We’re living in strange times. Volatility is high, uncertainty might be higher. Old standby strategies, such as buy-and-hold, and giving way to strategies that call for a more hands-on approach to investing in exchange traded funds (ETFs). A new strategy gaining favor is that of “implied correlation.”
According to Ben Levisohn of The Wall Street Journal, stocks have been moving in virtual lockstep with each other. The situation is known as correlation, where a reading of 100% indicates that stocks are moving completely in tandem.
There are two types of correlation: actual and implied correlation. Actual correlation is based on historical data, while implied correlation is based on options traders’ expectations of correlation in the future. [ETFs: Your Friend in Volatile Times.]
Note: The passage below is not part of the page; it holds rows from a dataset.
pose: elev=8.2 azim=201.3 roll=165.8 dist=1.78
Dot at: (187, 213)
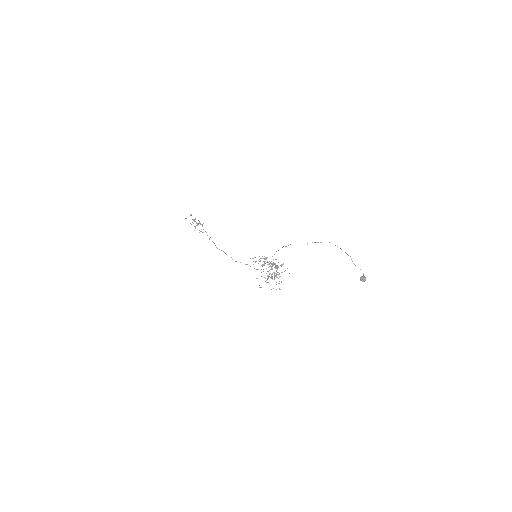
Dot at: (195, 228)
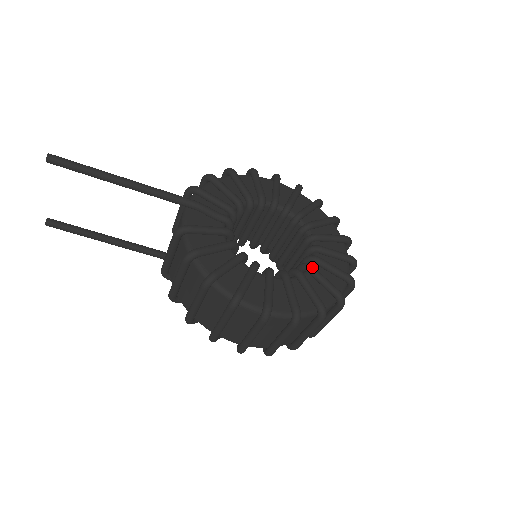
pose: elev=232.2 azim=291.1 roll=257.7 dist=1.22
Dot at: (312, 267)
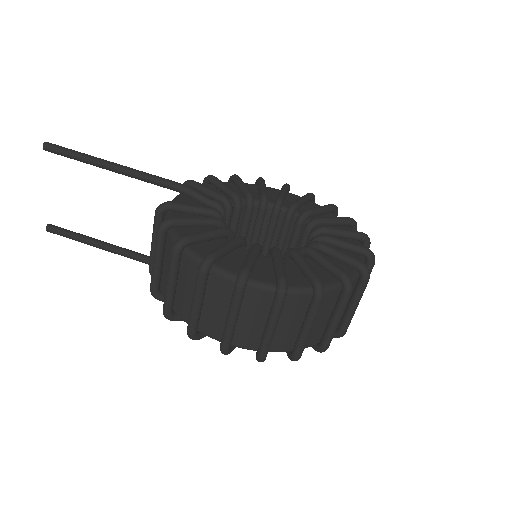
Dot at: (311, 248)
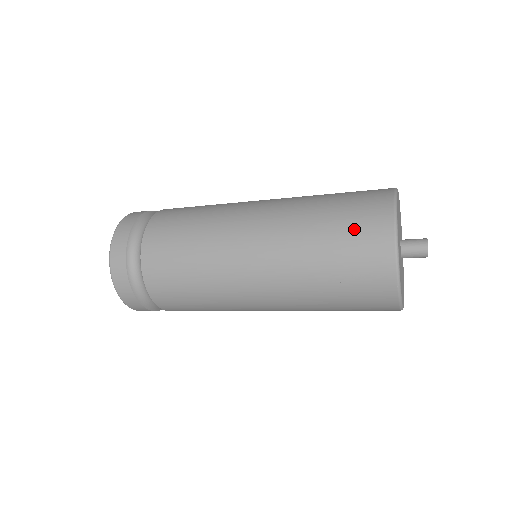
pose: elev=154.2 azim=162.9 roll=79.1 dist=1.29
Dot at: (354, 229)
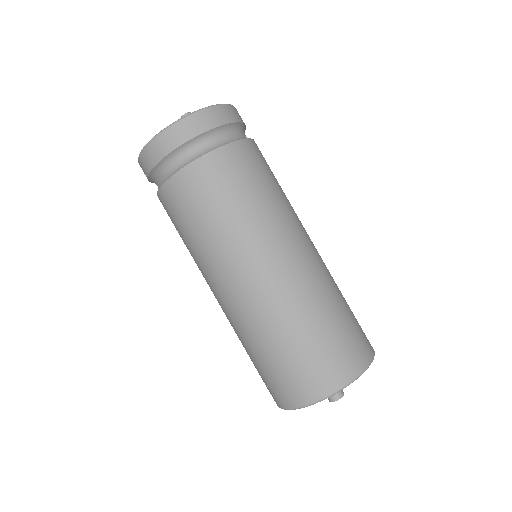
Dot at: (292, 373)
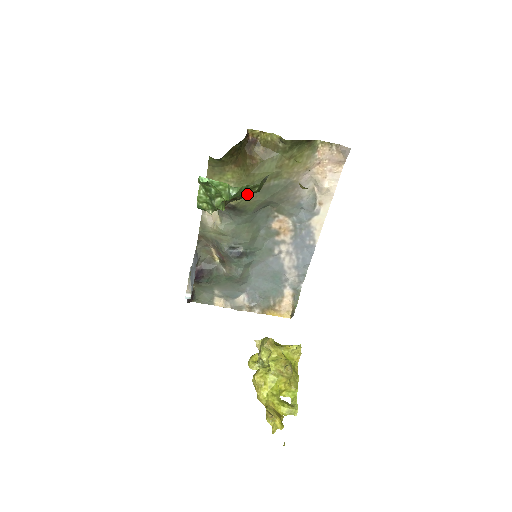
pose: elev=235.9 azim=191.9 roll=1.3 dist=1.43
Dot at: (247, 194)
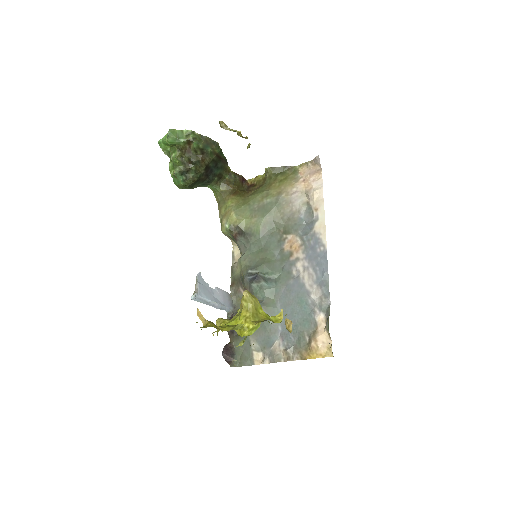
Dot at: (247, 214)
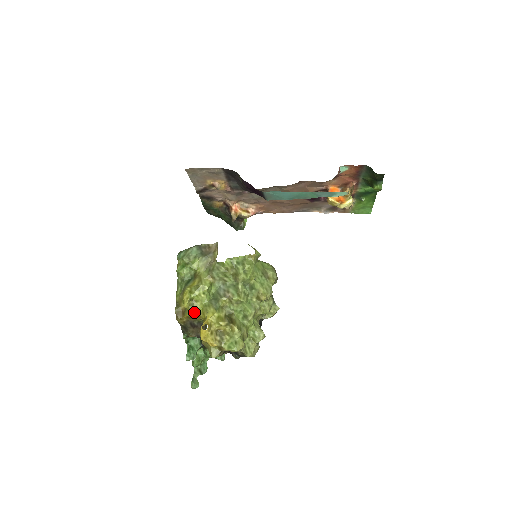
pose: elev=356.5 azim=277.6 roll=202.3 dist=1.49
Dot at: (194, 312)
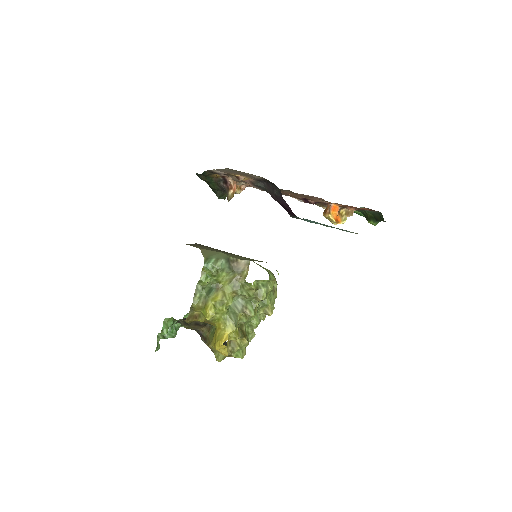
Dot at: (210, 321)
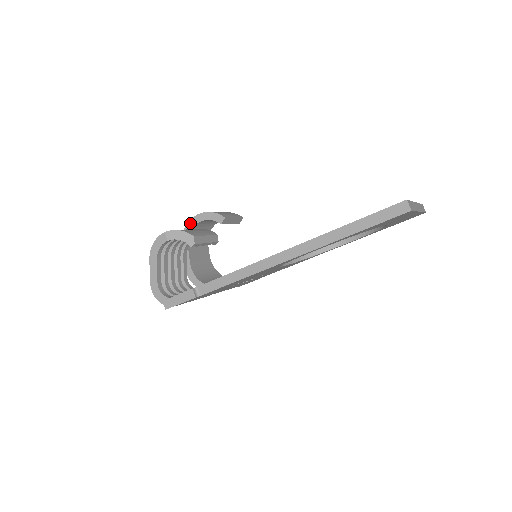
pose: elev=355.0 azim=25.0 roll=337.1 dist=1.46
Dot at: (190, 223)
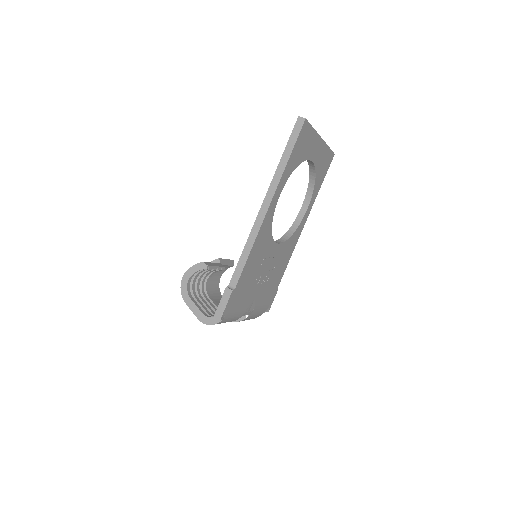
Dot at: occluded
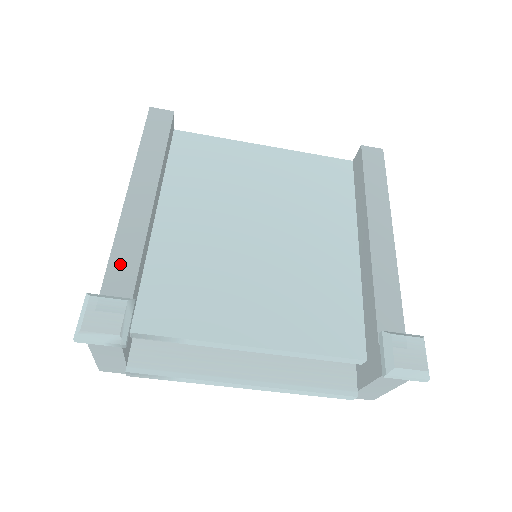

Implied correlation is hovering around 80%, which means that eight out of 10 stocks in the S&P 500 will move in the same direction as the index itself. The situation is abnormal because when market volatility falls, implied correlation usually follows. Yet, despite the fact that the VIX has fallen by half over the past three months, implied correlation has barely moved.
Some professionals think the trend is temporary, and are setting up ways to profit if and when the market returns to normal. One way they are doing this is by simultaneously buying options on a stock and selling options on an ETF. The trade is known as a dispersion trade, and the bet is that the two will become less correlated over time.